* Activity
Repeat verbatim, and only, the lines of the data below, beginning at the line that contains "change and responds with" and stopping after the line that contains "to the exchange, where".

*** Opening Information given ***

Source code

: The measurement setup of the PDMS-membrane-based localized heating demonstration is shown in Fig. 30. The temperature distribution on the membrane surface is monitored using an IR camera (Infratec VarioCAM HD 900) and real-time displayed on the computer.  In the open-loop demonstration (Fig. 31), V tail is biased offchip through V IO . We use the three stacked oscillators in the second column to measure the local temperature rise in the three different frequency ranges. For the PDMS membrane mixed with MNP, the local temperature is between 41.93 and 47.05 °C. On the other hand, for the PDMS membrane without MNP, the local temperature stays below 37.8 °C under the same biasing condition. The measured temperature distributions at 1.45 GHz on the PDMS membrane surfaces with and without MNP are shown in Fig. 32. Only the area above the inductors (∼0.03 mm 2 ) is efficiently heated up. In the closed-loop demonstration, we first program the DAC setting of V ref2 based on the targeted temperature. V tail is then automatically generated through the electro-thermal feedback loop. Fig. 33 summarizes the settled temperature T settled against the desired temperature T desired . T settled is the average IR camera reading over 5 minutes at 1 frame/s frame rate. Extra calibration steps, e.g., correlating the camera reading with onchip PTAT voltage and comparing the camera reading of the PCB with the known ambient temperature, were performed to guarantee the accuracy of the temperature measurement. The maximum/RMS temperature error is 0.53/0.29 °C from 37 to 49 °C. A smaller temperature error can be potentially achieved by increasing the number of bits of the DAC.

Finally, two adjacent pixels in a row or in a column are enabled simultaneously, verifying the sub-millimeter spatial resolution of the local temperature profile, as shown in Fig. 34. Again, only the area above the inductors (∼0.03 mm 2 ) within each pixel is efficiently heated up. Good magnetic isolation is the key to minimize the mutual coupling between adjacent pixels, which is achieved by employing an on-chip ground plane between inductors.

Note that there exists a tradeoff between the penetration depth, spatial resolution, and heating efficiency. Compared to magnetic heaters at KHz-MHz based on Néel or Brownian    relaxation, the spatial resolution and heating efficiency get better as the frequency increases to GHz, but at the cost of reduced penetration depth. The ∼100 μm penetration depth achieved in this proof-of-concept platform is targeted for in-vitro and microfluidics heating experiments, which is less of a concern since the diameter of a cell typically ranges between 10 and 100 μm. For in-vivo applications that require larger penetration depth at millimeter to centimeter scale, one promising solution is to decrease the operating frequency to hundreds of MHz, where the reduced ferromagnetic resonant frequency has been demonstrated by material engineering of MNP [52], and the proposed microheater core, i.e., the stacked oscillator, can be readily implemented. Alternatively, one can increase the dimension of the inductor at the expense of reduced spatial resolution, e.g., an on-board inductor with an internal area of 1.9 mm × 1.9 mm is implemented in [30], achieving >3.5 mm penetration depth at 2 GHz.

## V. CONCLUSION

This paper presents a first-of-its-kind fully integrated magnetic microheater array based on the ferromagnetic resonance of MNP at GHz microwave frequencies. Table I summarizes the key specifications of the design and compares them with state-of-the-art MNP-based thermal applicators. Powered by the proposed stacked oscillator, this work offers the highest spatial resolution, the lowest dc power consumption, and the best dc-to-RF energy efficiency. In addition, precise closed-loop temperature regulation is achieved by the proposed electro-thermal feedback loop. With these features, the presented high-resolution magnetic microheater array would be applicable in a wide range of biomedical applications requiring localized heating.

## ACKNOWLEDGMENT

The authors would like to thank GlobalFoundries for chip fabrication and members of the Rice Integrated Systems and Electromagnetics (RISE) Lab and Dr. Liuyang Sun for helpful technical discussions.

*** Closing Information given ***
*** Opening Information given ***

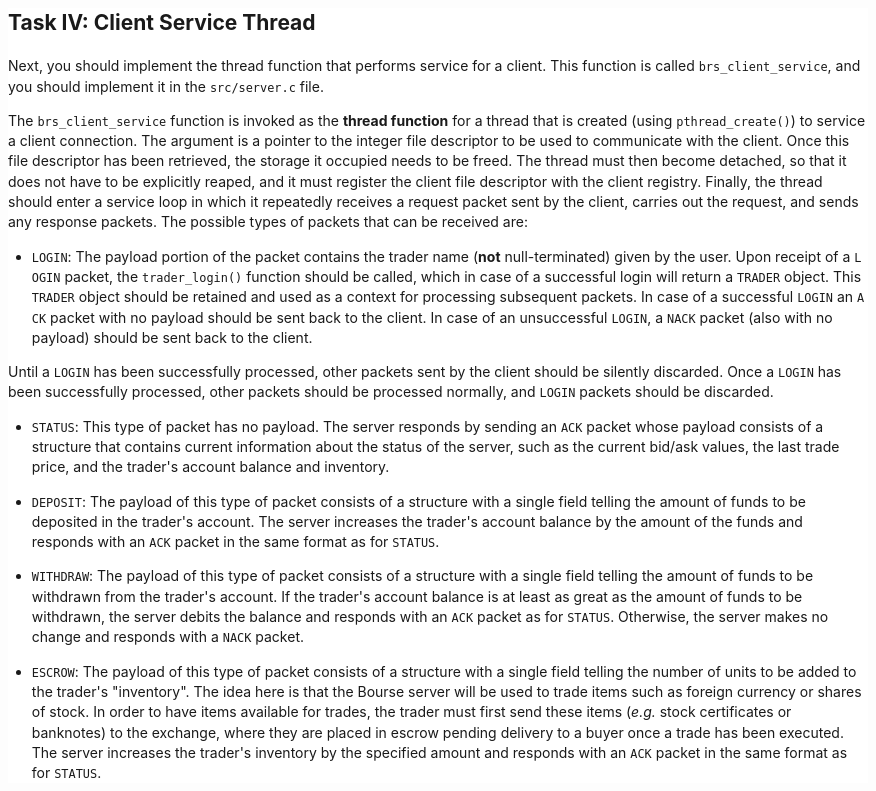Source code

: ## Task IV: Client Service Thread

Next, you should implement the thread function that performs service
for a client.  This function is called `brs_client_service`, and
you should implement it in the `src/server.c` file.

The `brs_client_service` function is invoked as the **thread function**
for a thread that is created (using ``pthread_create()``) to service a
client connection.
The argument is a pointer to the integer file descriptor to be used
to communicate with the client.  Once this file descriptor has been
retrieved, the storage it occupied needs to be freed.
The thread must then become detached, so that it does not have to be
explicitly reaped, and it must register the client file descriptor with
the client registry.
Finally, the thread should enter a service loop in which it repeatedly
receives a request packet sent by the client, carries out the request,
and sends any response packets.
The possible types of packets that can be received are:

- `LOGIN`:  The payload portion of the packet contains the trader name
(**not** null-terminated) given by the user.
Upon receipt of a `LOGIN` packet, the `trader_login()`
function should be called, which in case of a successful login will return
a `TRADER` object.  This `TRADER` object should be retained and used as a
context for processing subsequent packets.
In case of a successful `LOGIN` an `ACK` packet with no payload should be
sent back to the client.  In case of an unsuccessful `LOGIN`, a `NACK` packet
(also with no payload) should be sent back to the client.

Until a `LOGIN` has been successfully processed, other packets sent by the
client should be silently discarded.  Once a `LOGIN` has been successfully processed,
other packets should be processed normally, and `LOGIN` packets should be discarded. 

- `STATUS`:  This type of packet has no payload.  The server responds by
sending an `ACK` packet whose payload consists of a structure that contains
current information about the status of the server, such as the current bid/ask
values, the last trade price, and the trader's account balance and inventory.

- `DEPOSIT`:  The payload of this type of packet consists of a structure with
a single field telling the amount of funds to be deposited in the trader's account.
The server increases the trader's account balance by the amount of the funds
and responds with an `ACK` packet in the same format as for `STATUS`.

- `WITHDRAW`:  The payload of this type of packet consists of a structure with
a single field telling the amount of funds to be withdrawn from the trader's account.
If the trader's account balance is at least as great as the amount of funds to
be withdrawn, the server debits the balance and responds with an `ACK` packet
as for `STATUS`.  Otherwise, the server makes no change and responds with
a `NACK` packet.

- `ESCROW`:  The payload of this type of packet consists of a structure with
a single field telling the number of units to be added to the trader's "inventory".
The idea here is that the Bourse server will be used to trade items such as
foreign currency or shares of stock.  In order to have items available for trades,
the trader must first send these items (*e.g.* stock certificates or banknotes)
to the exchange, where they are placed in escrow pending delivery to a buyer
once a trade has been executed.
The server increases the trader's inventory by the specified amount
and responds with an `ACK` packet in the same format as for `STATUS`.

*** Closing Information given ***

* Task result
as for `STATUS`.  Otherwise, the server makes no change and responds with
a `NACK` packet.

- `ESCROW`:  The payload of this type of packet consists of a structure with
a single field telling the number of units to be added to the trader's "inventory".
The idea here is that the Bourse server will be used to trade items such as
foreign currency or shares of stock.  In order to have items available for trades,
the trader must first send these items (*e.g.* stock certificates or banknotes)
to the exchange, where they are placed in escrow pending delivery to a buyer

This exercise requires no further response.